… is from page 36 of Jennifer Burns’s 2023 Milton Friedman: The Last Conservative (footnote deleted; link added):
It was appropriate for the entrepreneur to gamble his own resources, because he ultimately bore the responsibilities. But the reformer who did the same with society’s funds faced no such sanction. “It is not too much to say that the very essence of free enterprise is the concentration of responsibility in its two aspects of making decisions and taking the consequences of decisions when put into effect,” he [Frank Knight] claimed. Socialist planners would have neither the incentive to excel nor basic accountability for their actions, he concluded.

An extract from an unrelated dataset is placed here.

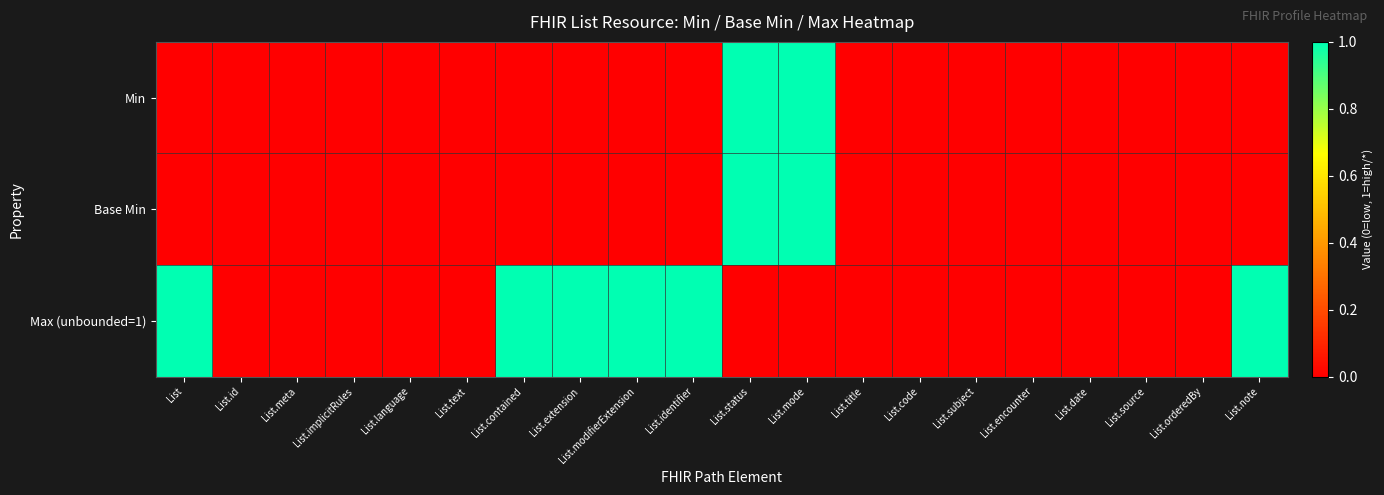

Reading right to left, what are all the values shown in this chart?

Min: List.note=0	List.orderedBy=0	List.source=0	List.date=0	List.encounter=0	List.subject=0	List.code=0	List.title=0	List.mode=1	List.status=1	List.identifier=0	List.modifierExtension=0	List.extension=0	List.contained=0	List.text=0	List.language=0	List.implicitRules=0	List.meta=0	List.id=0	List=0
Base Min: List.note=0	List.orderedBy=0	List.source=0	List.date=0	List.encounter=0	List.subject=0	List.code=0	List.title=0	List.mode=1	List.status=1	List.identifier=0	List.modifierExtension=0	List.extension=0	List.contained=0	List.text=0	List.language=0	List.implicitRules=0	List.meta=0	List.id=0	List=0
Max (unbounded=1): List.note=1	List.orderedBy=0	List.source=0	List.date=0	List.encounter=0	List.subject=0	List.code=0	List.title=0	List.mode=0	List.status=0	List.identifier=1	List.modifierExtension=1	List.extension=1	List.contained=1	List.text=0	List.language=0	List.implicitRules=0	List.meta=0	List.id=0	List=1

DBx: Just as proponents of allocating resources by diktat rather than by market signals ignore the question “From where will government officials get the information they need?”, these proponents of resource-allocation-by-diktat also ignore the question “What will incite government officials to act in the public interest?” We’re simply supposed to trust that, by some mysterious or miraculous process, the challenges that each of these questions identify will be overcome.
It’s highly ironic that those persons who clamor for replacing, in whole or in part, market processes with political commands very often accuse those of us who recommend sticking with the market as believing that the market works by magic. In fact, of course, support for market processes rests on sound theory and much empirical evidence. Support of overriding the market rests on nothing but blind faith.